GitLab Branch Source Plugin version 684.vea_fa_7c1e2fe3 and earlier contains a security vulnerability (CVE-2024-23901) that was disclosed on January 24, 2024. The vulnerability affects the plugin's project discovery mechanism, specifically in how it handles projects shared with configured owner groups. This medium severity vulnerability impacts Jenkins installations using the affected versions of the GitLab Branch Source Plugin (Jenkins Advisory, NVD).

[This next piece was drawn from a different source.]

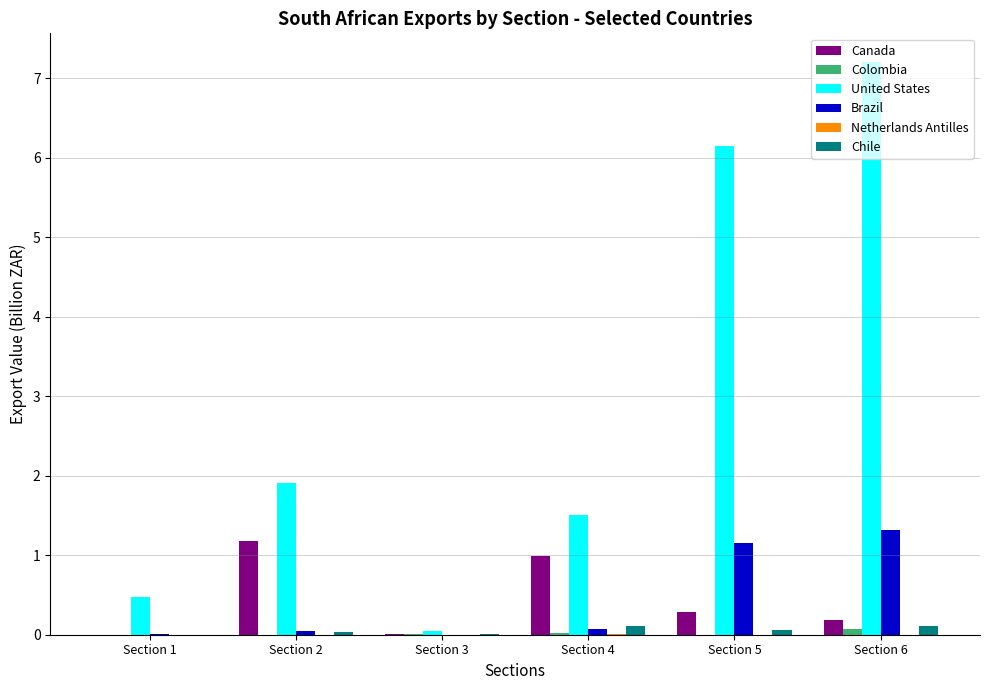

At which category is the sum across all series the highest?

Section 6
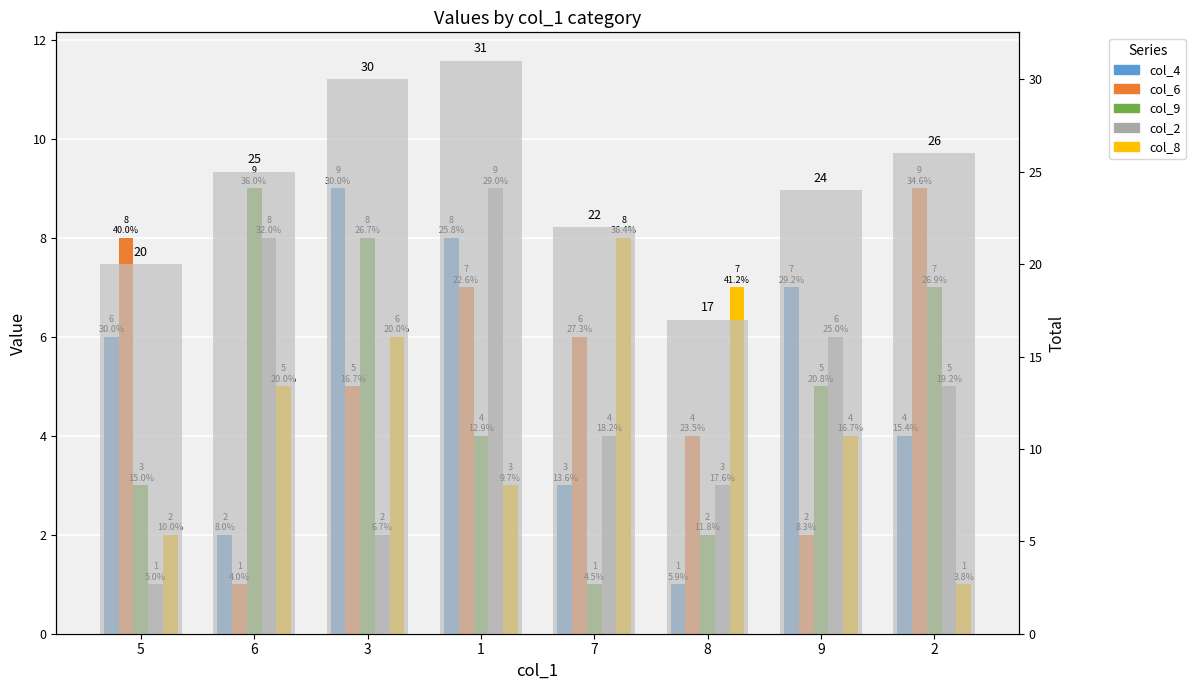

Are the bars grouped side by side (vs. stacked)?

Yes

The vulnerability stems from the plugin's behavior of unconditionally discovering projects that are shared with the configured owner group. The issue has been assigned a CVSS v3.1 base score of 6.5 (Medium), with the vector string CVSS:3.1/AV:N/AC:L/PR:N/UI:N/S:U/C:L/I:L/A:N (NVD).

When exploited, this vulnerability allows attackers to configure and share a project with the owner group, which results in Jenkins automatically building a crafted Pipeline during the next scan of the group's projects (Jenkins Advisory).

The vulnerability has been fixed in GitLab Branch Source Plugin version 688.v5fa_356ee8520. In this version, the default strategy for discovering projects does not discover projects shared with the configured owner group. If discovery of shared projects is required, administrators must explicitly enable this functionality using the new trait 'Discover shared projects'. After updating, any previously discovered shared projects will be removed unless the new trait is added to the organization folder configuration before running a scan (Jenkins Advisory).